Saturday, August 20, 2011
Don't you just love your birthday? I know I do. I recently had one; thanks for remembering. It's always the very best day of the year. Promptly followed by the worst day of the year, when nobody cares that you're one year older. One day, everything is great, the day is all about you and what you want. Attention, presents, phone calls and texts. What's not to love, right?
But the next day, the party is over, you go back to being just like everyone else, and everybody forgets how great they thought you were just hours earlier. That's why I do not like to go to sleep on my birthday. Because I know when I wake up, the magic is gone.
I like to make the most of the day. Since Jack was working, I slept in until Annie woke me. She insisted on being fed first. So selfish, I know. I skipped my morning meeting with the elliptical machine because everyone knows that birthday calories don't count.
Later, the girls and I had lunch with my parents and enjoyed a long skyped conversation with Meredith and Madeleine. I kept trying to get little M to say my name, but all she would say was "pampers." Her new favorite word. I wasn't too offended. I knew she really meant "happy birthday Aunt Emily."
Jack came home with an impressive bouquet of flowers and poured me a birthday sized glass of cabernet. He somehow knew just what I wanted.
We had dinner with Jack's grandparents and uncle. Jack's grandfather was celebrating his 80th birthday the same day, but he was kind enough to share some of his octogenarian birthday glory with me. And Jack's grandmother even got my favorite kind of cake. Caramel. It was delightful.
When we got home, we still had 2 hours of birthday left, and I was determined not to let the day end until I passed out from birthday exhaustion. (exhaustion / wine, toMAto / toMAHto)
Jack was putting SB to bed while I got Annie down. Annie turned out to be slightly more difficult, but that's another post in itself. After I had freed myself from Annie's grasp, I decided that Jack and I would round out the day with Mad Men, one of our new favorite shows. Then I found poor Jack asleep next to SB. In a selfless act of birthday kindness, I let a sleeping Jack lie.

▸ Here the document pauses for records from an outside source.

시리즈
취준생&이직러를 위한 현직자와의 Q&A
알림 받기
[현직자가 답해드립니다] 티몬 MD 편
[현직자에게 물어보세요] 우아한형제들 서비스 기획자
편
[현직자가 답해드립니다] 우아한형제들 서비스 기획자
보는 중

I didn't even pout the next day, as Jack is well aware of my post birthday depression syndrome. But he was well prepared, and when I woke up, he announced that this year, the day after my birthday would also be my birthday.
What a wonderful idea! I celebrated with a piece of caramel cake for breakfast. By the way, my weight loss plan has been going great. A few days ago, I noticed that I was down to my pre pregnancy weight. I'm pretty sure that during my 48 hour birthday, I regained most of what I lost. Someone needs to remind my scale about birthday calories.
We celebrated again that night by having dinner with friends and more caramel cake. The perfect end to a perfect birthday(s).
I have a sitter coming today to keep the girls while I go to a baby shower.To combat the post birthday depression, I'm seriously contemplating dropping off a present, grabbing a latte from Starbucks and enjoying it while having a mani/pedi.
Don't laugh. PBDS is a very serious condition. I'm in a fragile state and must take care of myself today. I wonder how long my babysitter can stay. Maybe even a little shopping would be good for me. And of course, some caramel cake.